Most law firms track revenue.
Far fewer track the numbers that actually create revenue.
That is a problem.
Because by the time revenue declines, the real issue often started weeks or months earlier:
- fewer inbound leads
- slower intake response times
- lower consultation conversion
- weak follow-up
- declining search visibility
- rising advertising costs
The firms that grow consistently usually operate differently.
They track leading indicators — not just financial results.
Here are some of the most important metrics every law firm should monitor weekly.
1. Leads by Source
Every law firm should know exactly where inquiries are coming from.
That includes:
- Google organic search
- Google Ads
- referrals
- social media
- directories
- email campaigns
- direct website traffic
Without source tracking, firms often continue investing in marketing channels that are not actually generating quality cases.
Even simple tracking can reveal patterns quickly.
For example:
- referrals may convert at a much higher rate than paid traffic
- certain practice area pages may generate stronger leads
- one marketing campaign may produce volume but weak consultations
Good marketing starts with attribution.
2. Consultation Conversion Rate
Getting leads is only part of the equation.
How many actually turn into consultations?
This metric helps identify:
- intake quality
- responsiveness
- qualification issues
- client experience problems
For example:
If 100 leads generate only 12 consultations, there may be:
- poor intake scripting
- delayed follow-up
- confusing website messaging
- weak trust signals
- poor lead quality
A firm that improves consultation conversion from 10% to 20% can dramatically increase revenue without increasing marketing spend.
3. Signed Client Conversion Rate
Not every consultation becomes a client.
Tracking signed-client conversion helps firms understand:
- attorney performance
- pricing friction
- trust issues
- case selection
- client expectations
This is one of the clearest indicators of whether marketing and intake are aligned properly.
4. Response Time
Speed matters more than many firms realize.
Potential clients are often:
- stressed
- emotional
- overwhelmed
- contacting multiple firms at once
A delayed callback can mean a lost client.
Law firms should track:
- average first response time
- missed calls
- after-hours response handling
- form follow-up speed
In many markets, the firm that responds first wins.
5. Website Traffic Trends
Traffic alone does not guarantee business growth.

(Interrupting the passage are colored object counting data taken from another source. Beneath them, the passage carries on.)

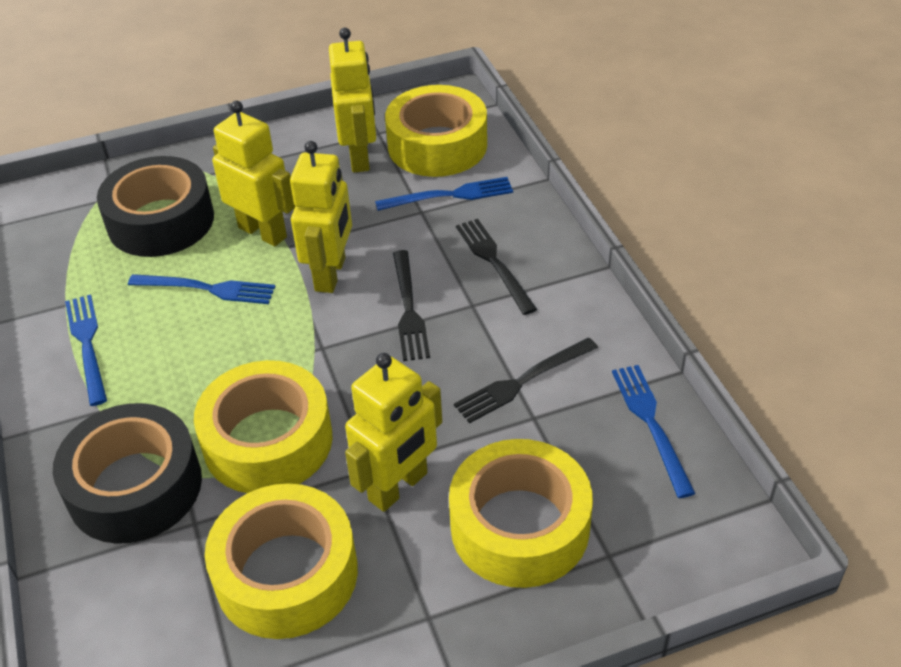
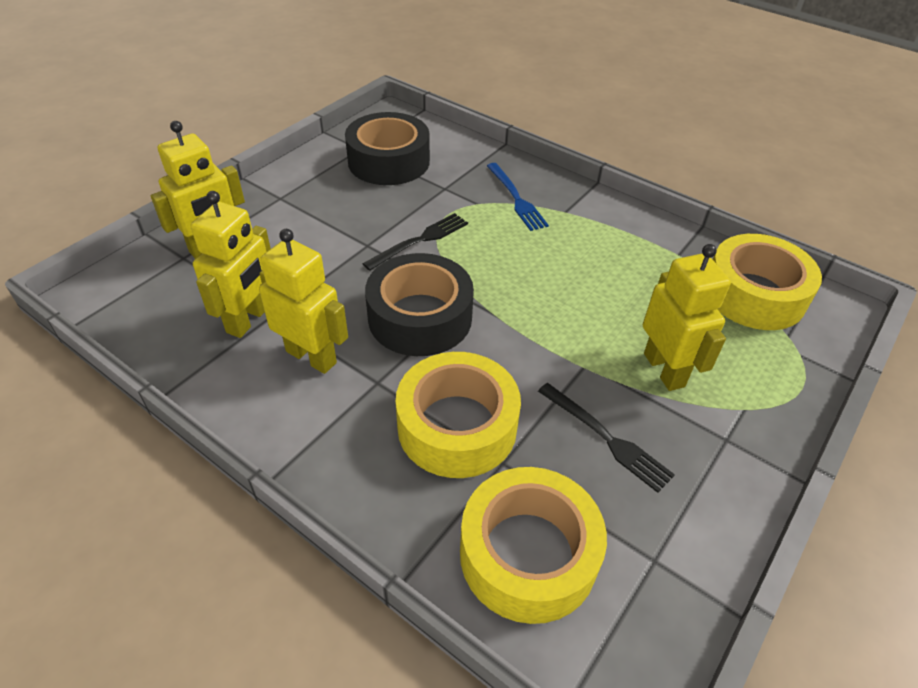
black fork: [393,250,430,361] [454,338,598,424] [456,219,537,315] = 3 -> [363,213,468,271] [538,383,675,493] = 2
blue fork: [65,294,107,406] [128,274,276,304] [375,177,513,211] [612,365,696,498] = 4 -> [487,163,549,231] = 1
yellow tape: [194,360,333,493] [205,483,358,639] [385,85,487,177] [449,439,593,588] = 4 -> [396,352,521,478] [460,467,607,624] [713,234,822,330] = 3

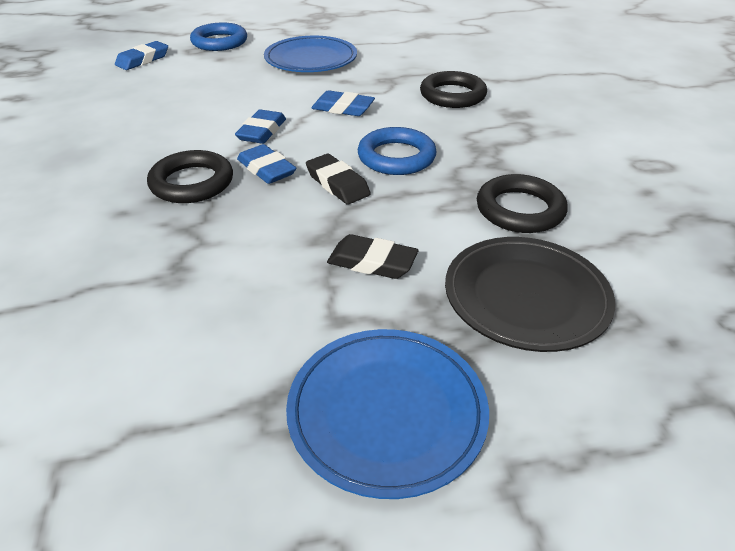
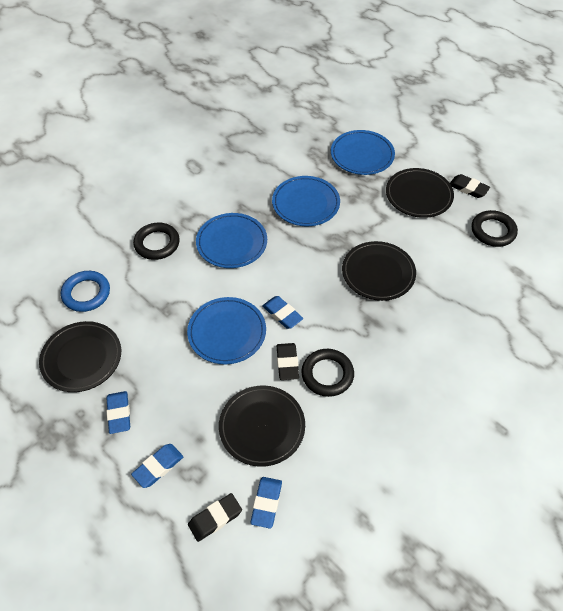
black eraser: [306,154,371,205] [327,234,418,279] = 2 -> [188,493,242,542] [277,343,299,380] [450,174,490,198] = 3
black plate: [445,237,615,352] = 1 -> [39,321,121,392] [219,385,305,467] [342,241,416,301] [386,168,454,218] = 4
blue plate: [264,36,357,72] [286,329,489,499] = 2 -> [187,297,266,364] [196,213,267,268] [272,176,340,226] [331,130,395,175] = 4
blue ring: [190,22,247,51] [358,127,436,175] = 2 -> [61,271,110,312] = 1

But traffic trends still matter because they can indicate:
- SEO improvements
- declining rankings
- technical issues
- seasonal demand shifts
- content performance
Firms should monitor:
- total traffic
- organic search traffic
- top-performing pages
- bounce rates
- traffic by practice area
Weekly monitoring helps identify problems before they become major declines.
6. Top Performing Pages
Most law firms have a small number of pages generating the majority of traffic and leads.
Those pages deserve attention.
Track:
- which pages attract traffic
- which pages generate consultations
- which pages convert best
- which pages are losing rankings
Sometimes improving one high-performing page creates more impact than publishing ten new articles.
7. Cost Per Lead
For firms using paid advertising, this metric is critical.
A rising cost per lead may indicate:
- increased competition
- poor targeting
- weak landing pages
- declining ad quality
- intake inefficiencies
Marketing should not be evaluated only by volume.
Efficiency matters too.
8. Intake Follow-Up Rate
Many law firms lose potential clients simply because follow-up stops too early.
Potential clients may:
- get distracted
- hesitate
- compare firms
- need time to decide
Tracking follow-up activity helps firms avoid unnecessary lead loss.
This includes:
- unanswered leads
- unreturned voicemails
- abandoned consultations
- email follow-up completion
9. Review and Reputation Activity
Online reputation increasingly influences conversion.
Firms should monitor:
- new Google reviews
- review response rates
- review trends
- reputation issues
- referral mentions
Trust is now part of marketing infrastructure.
10. Signed Cases by Practice Area
Not all leads are equally valuable.
Tracking signed cases by practice area helps firms understand:
- which services drive revenue
- which content performs best
- where marketing investment should increase
- where profitability may be declining
This helps firms make better long-term marketing decisions.
Final Thought
The law firms that grow consistently usually treat marketing, intake, and analytics as connected systems — not separate departments.
Weekly tracking creates visibility.
Visibility creates better decisions.
And better decisions compound over time.
Many firms focus heavily on getting more traffic.
But often the biggest growth opportunities come from:
- improving intake
- increasing conversion
- responding faster
- tracking better
- understanding where business actually comes from
The firms that measure intelligently often grow more efficiently than the firms that simply spend more.